Крис замер на месте.
— Эй, — окликает Джулия. — Проблемы? Парень может отказаться от такого предложения только в одном случае — если он гей. По мне, так ничего особенного, но ты хотя бы скажи, я тогда найду кого-нибудь другого, чтобы позабавиться.
— Просто не уверен, что это хорошая идея, — бормочет он.
Чует, что дело нечисто. Бедный недоумок считает, что вот-вот разберется, в чем тут засада. Но на свете так мало коротких слов.
— Да ладно тебе, — подталкивает Джулия. — Ты все равно ничего не теряешь: Селена не хочет тебя больше видеть, иначе бы ответила на твои эсэмэски. И кстати, если ты сейчас развернешься и уйдешь, я все равно расскажу ей, что у нас с тобой было. Ну, давай.
Джулия нагло улыбается Крису и медленно расстегивает молнию на худи. Она с легкостью читает в его голове, как будто перед ней книга с яркими иллюстрациями. Вот чувствительные, ранимые участки, где оставила след Селена; черная выжженная дыра — это он ждал ее сегодня, но так и не дождался; ослепительные краткие вспышки ненависти к Селене и ко всем девчонкам, с которыми он встречался, но больше всего — к Джулии. И она видит миг, когда Крис решился. Он улыбается и протягивает руку за презервативом.
Джулия готова к тому, что произойдет. Ветер в кронах кипарисов взревет, как нападающий лев; тревожные крики ночных птиц взметнутся в темное небо. Земля под ногами вздыбится. Луна разлетится на тысячи осколков, и самые острые стрелами устремятся к ней и разрежут от паха до горла, все заполнит запах горячей темной крови, брызжущей из глубин. И боль, от которой она ослепнет навеки.

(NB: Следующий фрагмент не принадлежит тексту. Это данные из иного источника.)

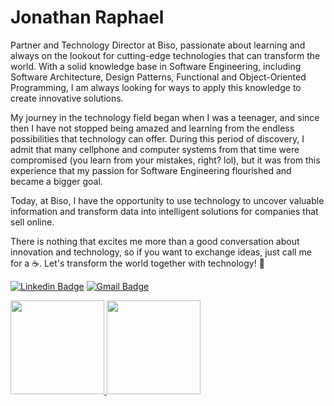 # Jonathan Raphael
Partner and Technology Director at Biso, passionate about learning and always on the lookout for cutting-edge technologies that can transform the world. With a solid knowledge base in Software Engineering, including Software Architecture, Design Patterns, Functional and Object-Oriented Programming, I am always looking for ways to apply this knowledge to create innovative solutions.

My journey in the technology field began when I was a teenager, and since then I have not stopped being amazed and learning from the endless possibilities that technology can offer. During this period of discovery, I admit that many cellphone and computer systems from that time were compromised (you learn from your mistakes, right? lol), but it was from this experience that my passion for Software Engineering flourished and became a bigger goal.

Today, at Biso, I have the opportunity to use technology to uncover valuable information and transform data into intelligent solutions for companies that sell online.

There is nothing that excites me more than a good conversation about innovation and technology, so if you want to exchange ideas, just call me for a ☕️. Let's transform the world together with technology! 🚀

[![Linkedin Badge](https://img.shields.io/badge/LinkedIn-0077B5?style=for-the-badge&logo=linkedin&logoColor=white&link=https://www.linkedin.com/in/jonathan-raphael-12522a18a/)](https://www.linkedin.com/in/jonathan-raphael-12522a18a/)
[![Gmail Badge](https://img.shields.io/badge/Microsoft_Outlook-0078D4?style=for-the-badge&logo=microsoft-outlook&logoColor=white&link=mailto:jonathanraphael74@outlook.com)](mailto:jonathanraphael74@outlook.com)

<a href="https://github.com/23jonathan23">
  <img height="150em" src="https://github-readme-stats.vercel.app/api?username=23jonathan23&theme=tokyonight&show_icons=true&include_all_commits=true&count_private=true"/>
  <img height="150em" src="https://github-readme-stats.vercel.app/api/top-langs/?username=23jonathan23&layout=compact&langs_count=8&theme=tokyonight"/>
<div>
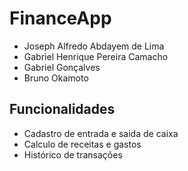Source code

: # FinanceApp
- Joseph Alfredo Abdayem de Lima
- Gabriel Henrique Pereira Camacho
- Gabriel Gonçalves
- Bruno Okamoto


## Funcionalidades
- Cadastro de entrada e saida de caixa
- Calculo de receitas e gastos
- Histórico de transações
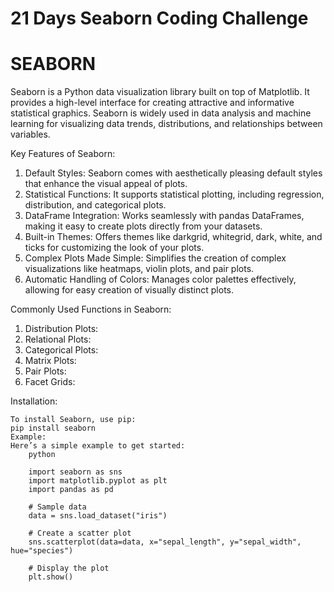 # 21 Days Seaborn Coding Challenge

# SEABORN
Seaborn is a Python data visualization library built on top of Matplotlib. It provides a high-level interface for creating attractive and informative statistical graphics. Seaborn is widely used in data analysis and machine learning for visualizing data trends, distributions, and relationships between variables.

Key Features of Seaborn:

1.	Default Styles: Seaborn comes with aesthetically pleasing default styles that enhance the visual appeal of plots.
2.	Statistical Functions: It supports statistical plotting, including regression, distribution, and categorical plots.
3.	DataFrame Integration: Works seamlessly with pandas DataFrames, making it easy to create plots directly from your datasets.
4.	Built-in Themes: Offers themes like darkgrid, whitegrid, dark, white, and ticks for customizing the look of your plots.
5.	Complex Plots Made Simple: Simplifies the creation of complex visualizations like heatmaps, violin plots, and pair plots.
6.	Automatic Handling of Colors: Manages color palettes effectively, allowing for easy creation of visually distinct plots.

    
Commonly Used Functions in Seaborn:

1.	Distribution Plots:
2.	Relational Plots:
3.	Categorical Plots:
4.	Matrix Plots:
5.	Pair Plots:
6.	Facet Grids:

Installation:

    To install Seaborn, use pip:
    pip install seaborn
    Example:
    Here’s a simple example to get started:
        python

        import seaborn as sns
        import matplotlib.pyplot as plt
        import pandas as pd

        # Sample data
        data = sns.load_dataset("iris")

        # Create a scatter plot
        sns.scatterplot(data=data, x="sepal_length", y="sepal_width", hue="species")

        # Display the plot
        plt.show()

Ничего не случилось, вообще ничего. Поляна по-прежнему — клочок неровно подстриженной травы; кипарисы — всего лишь деревья, которые давний садовник посчитал достаточно неприхотливыми. Крики — да, доносятся, но вся мистическая жуть куда-то подевалась, это просто птицы, бессмысленно вопящие, потому что больше они ничего не умеют. Даже боль — ничего особенного, тупо невыразительно саднит. Джулия ерзает, сползая с острого камешка, впившегося ей в ягодицу, и морщится, глядя поверх раскачивающегося плеча Криса. Луна превратилась в плоский бумажный диск, блеклый, прилипший к небу.
25
Я стоял в коридоре, просто стоял, бессмысленно раззявив рот, и над моей бестолковой башкой маячил громадный овал с надписью: "!!??!!". Стоял, пока не сообразил, что Мэкки или Конвей могут выйти в любой момент и застукать меня здесь. А потом пошел. Мимо Тайного Места, мимо шипящих мне вслед карточек. Вниз по лестнице. Заметил, что иду медленно и осторожно, как будто мне крепко врезали и теперь что-то дьявольски ноет в теле, только никак не могу понять где.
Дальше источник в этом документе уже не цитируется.